Megan leaping into Cup mode

After once donning silks for race meets, Megan Brick will be wearing something slightly more ladylike for today's Melbourne Cup.

For 12 years, Ms Brick was a jockey.

Now she is on the other side of the running rail as marketing manager for Gallop South.

She started in the position two months ago and jumped right into Melbourne Cup Day preparations for Wingatui.

Having won the Grand National Hurdles and Steeplechase in 1999, under the surname Prendergast, Ms Brick gave up life as a jockey in 2002.

When dabbling in training did not work out, she decided to get involved in the administration side of racing and studied at the University of Otago. However, she still loved riding and did "track work occasionally".

While being "a bit nervous" about today, she believed Melbourne Cup day was "a good day to pull a sickie".

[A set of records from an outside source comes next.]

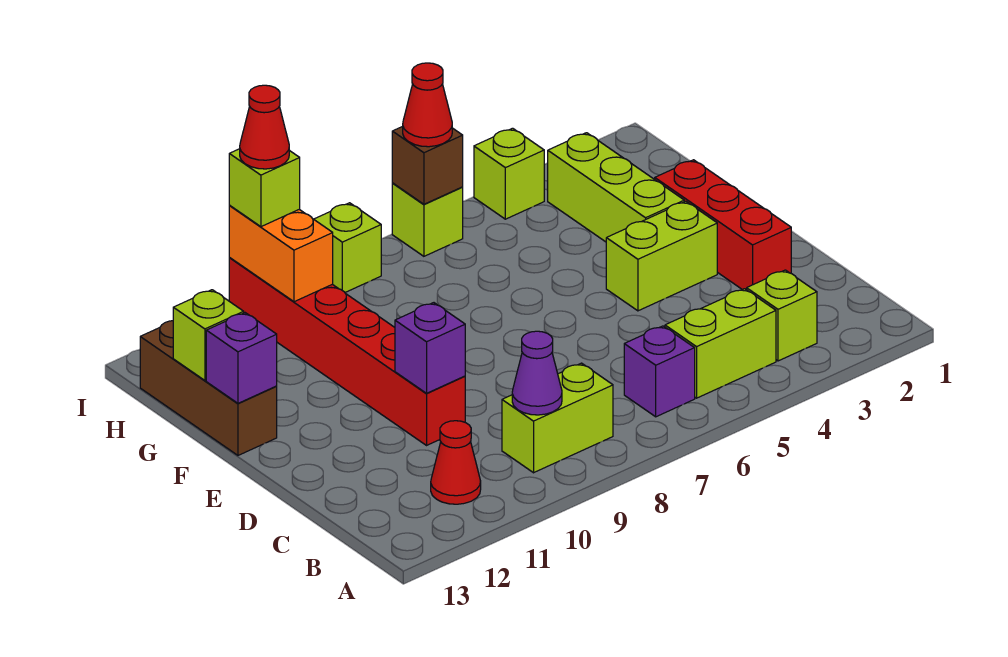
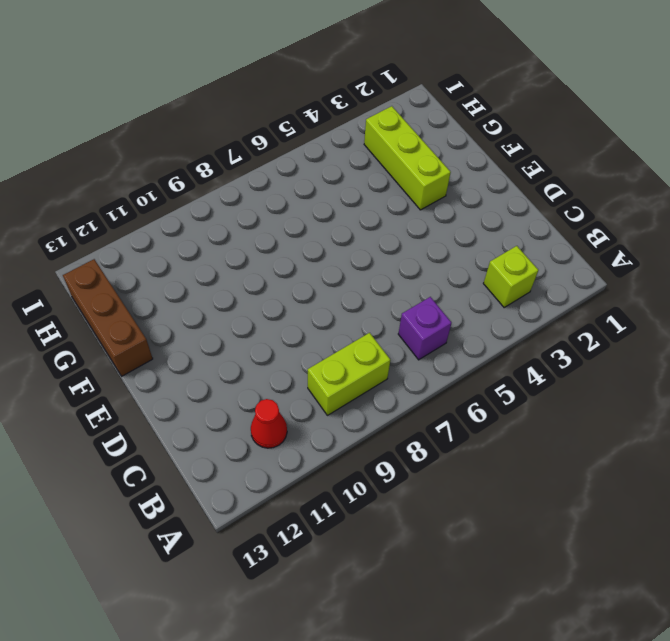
none -> lime brick B4:B5 level 1
none -> red brick D2:F2 level 1
none -> red brick D10:I10 level 1

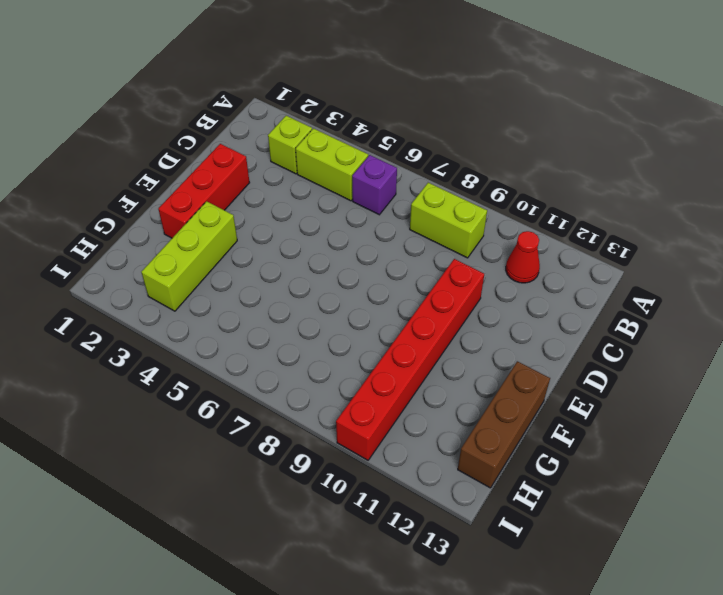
none -> lime brick E3:E4 level 1
none -> lime brick I4 level 1
none -> lime brick I6 level 1

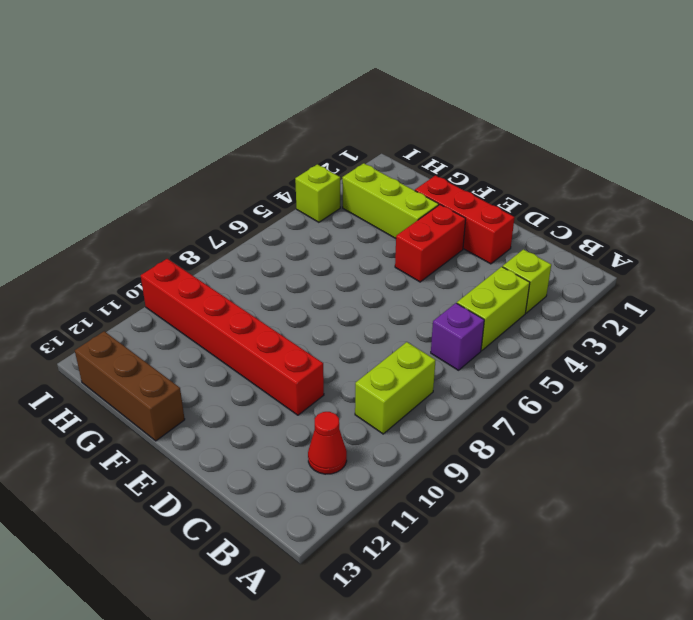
red brick E3:E4 level 1 -> lime brick E3:E4 level 1
none -> lime brick I6 level 1
none -> lime brick I8 level 1
none -> purple cone B9 level 2

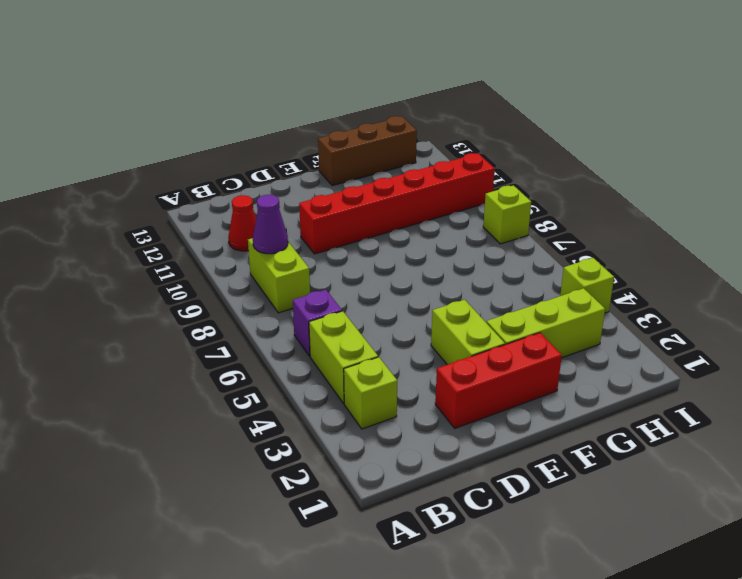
none -> lime brick I6 level 1
none -> purple brick D10 level 2
none -> purple brick F13 level 2

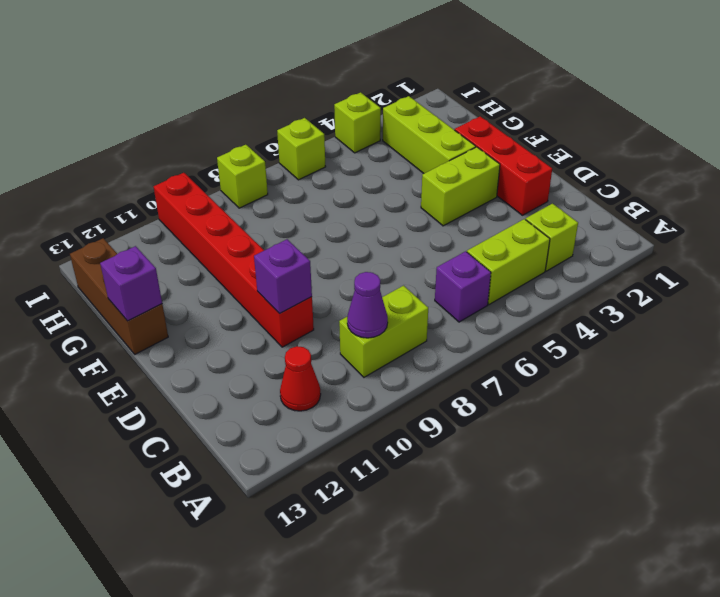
none -> lime brick G13 level 2
none -> orange brick H10:I10 level 2
none -> brown brick I6 level 2

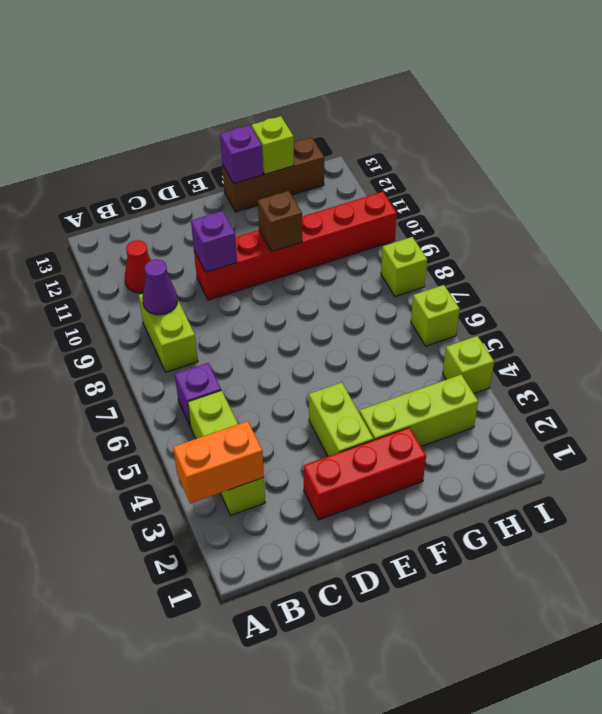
orange brick A3:B3 level 2 -> orange brick H10:I10 level 2
brown brick F10 level 2 -> brown brick I6 level 2
none -> red cone I6 level 3
none -> lime brick I10 level 3
none -> red cone I10 level 4

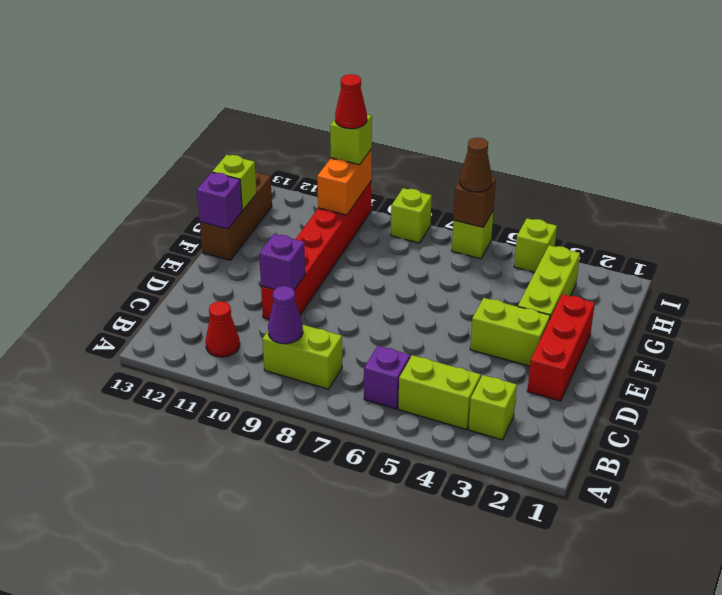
brown cone I6 level 3 -> red cone I6 level 3

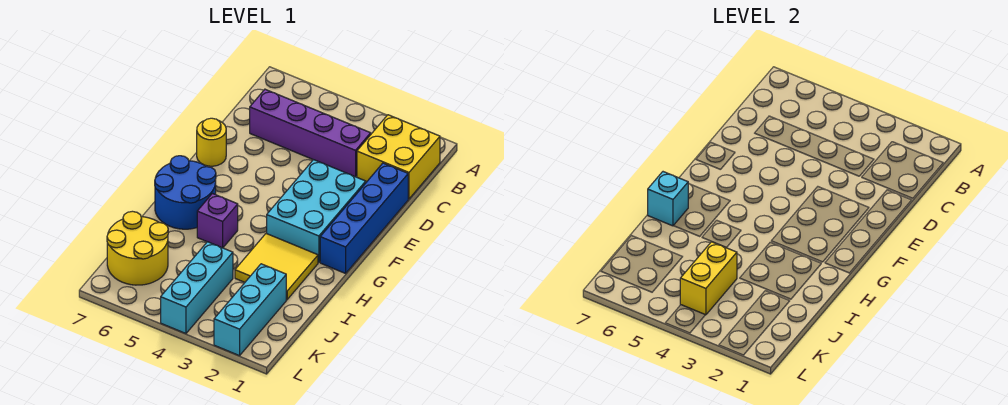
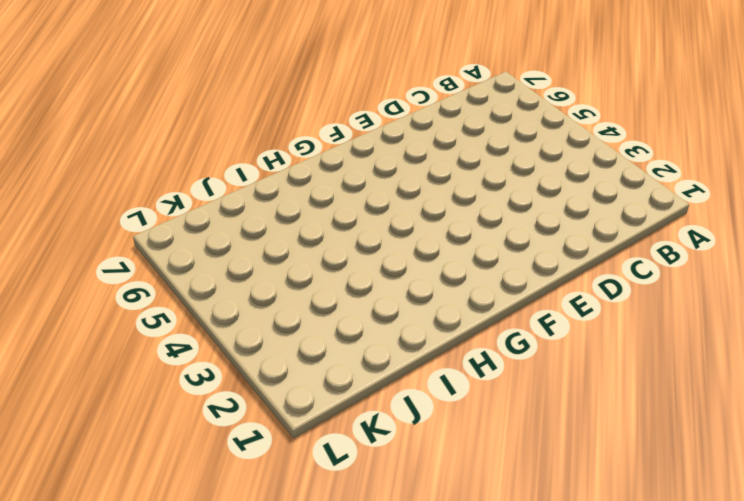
none -> yellow brick B1:C2 level 1
none -> purple brick C3:C6 level 1
none -> blue brick D1:G1 level 1

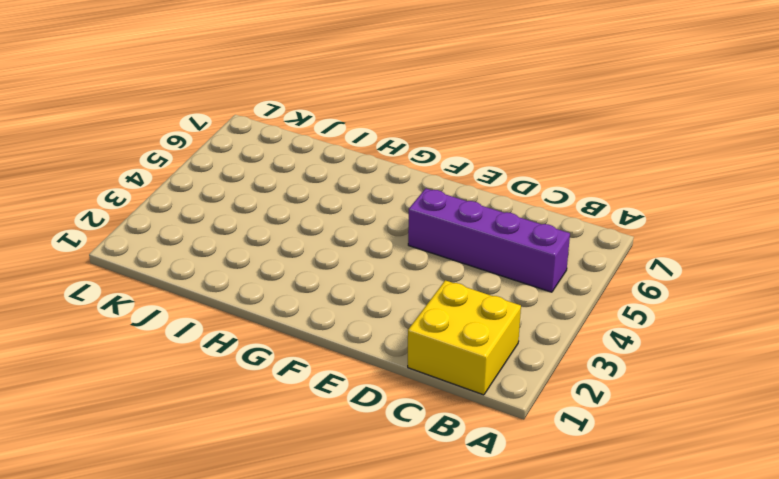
purple brick B5:E5 level 1 -> purple brick C3:C6 level 1
none -> blue brick D1:G1 level 1
none -> cyan brick E2:G3 level 1
none -> yellow round brick E7 level 1

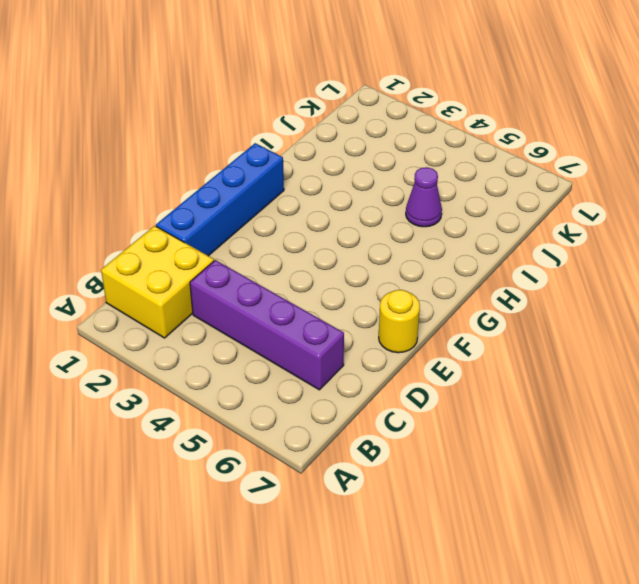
purple cone I5 level 1 -> none
none -> cyan brick E2:G3 level 1
none -> blue round brick G6:H7 level 1
none -> yellow tile H2:I3 level 1

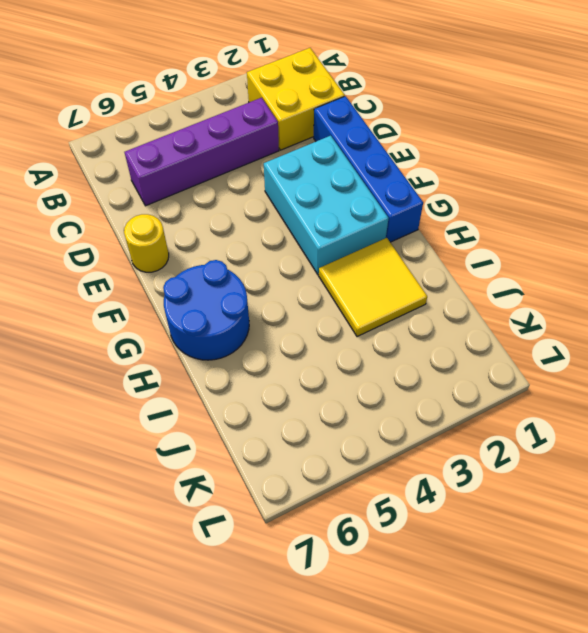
none -> purple brick H5 level 1
none -> cyan brick J2:L2 level 1
none -> cyan brick J4:L4 level 1

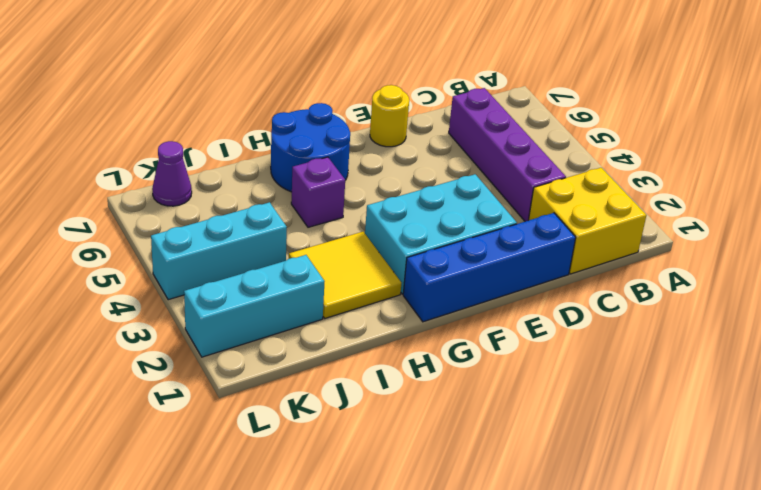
purple cone K7 level 1 -> yellow round brick J6:K7 level 1
none -> cyan brick H7 level 2
none -> yellow brick J4:K4 level 2

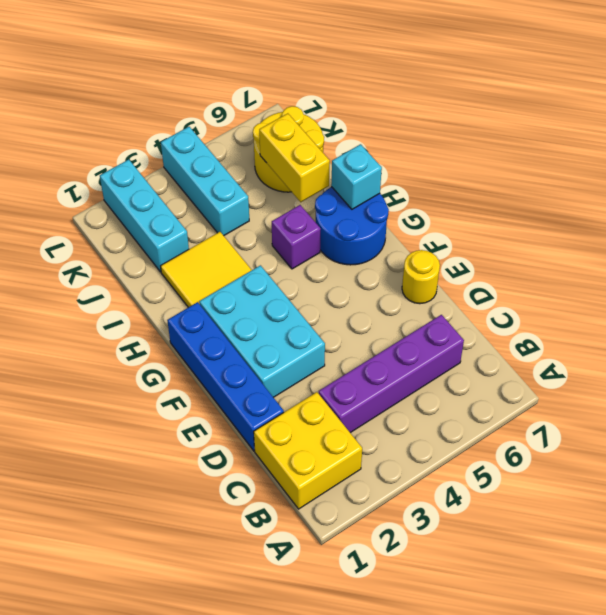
yellow brick I6:J6 level 2 -> yellow brick J4:K4 level 2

"For us, it started as everyone used to gather and just enjoy cup day, and then when Andre [Klein] came on board, he pushed for us to get a race day out here. It's a great atmosphere. It's a day out with your friends and workmates."

For those new to the scene, as many race-goers were, she had two tips. One, "drink plenty of water so you get to the finish line", and, two, if you are new to betting, join the Captain Phil Your Boots punters club.

Gallop South chief executive Andre Klein expects a crowd of up to 10,000 people - "weather dependent" - to flock to the racecourse today.

About 4500 corporate tickets had been pre-sold "which is a record" with "nearly everyone in Dunedin" claiming a marquee, or involved in one.

"We are all organised and are just keeping our fingers crossed for the weather."

Should MetService's forecast of rain developing with a cold southerly change prove correct, he knew the punters would remain "cosy" under plenty of cover.

He was looking forward to the public seeing the improvements to the grounds and grandstands, as well as a "tweaked" layout for the big day.

One of the biggest changes was shifting the Fashion on the Field parade to the front lawn.

A more important change was to security as it was "ramped up" to stop people bringing alcohol into the grounds. There would be "zero tolerance for anyone turning up with any sign of intoxication", Mr Klein said.

Senior Sergeant Darryl Lennane, of Mosgiel, hoped changes made to this year's event would "alleviate some of the problems" experienced last year.

"Last year, we apprehended a number of drivers attempting to leave the grounds intoxicated. We are certainly encouraging people to have some arrangements in place to leave the place appropriately," he said.

Breath-testing of drivers would be conducted throughout the day and Snr Sgt Lennane encouraged people to "be responsible" with alcohol.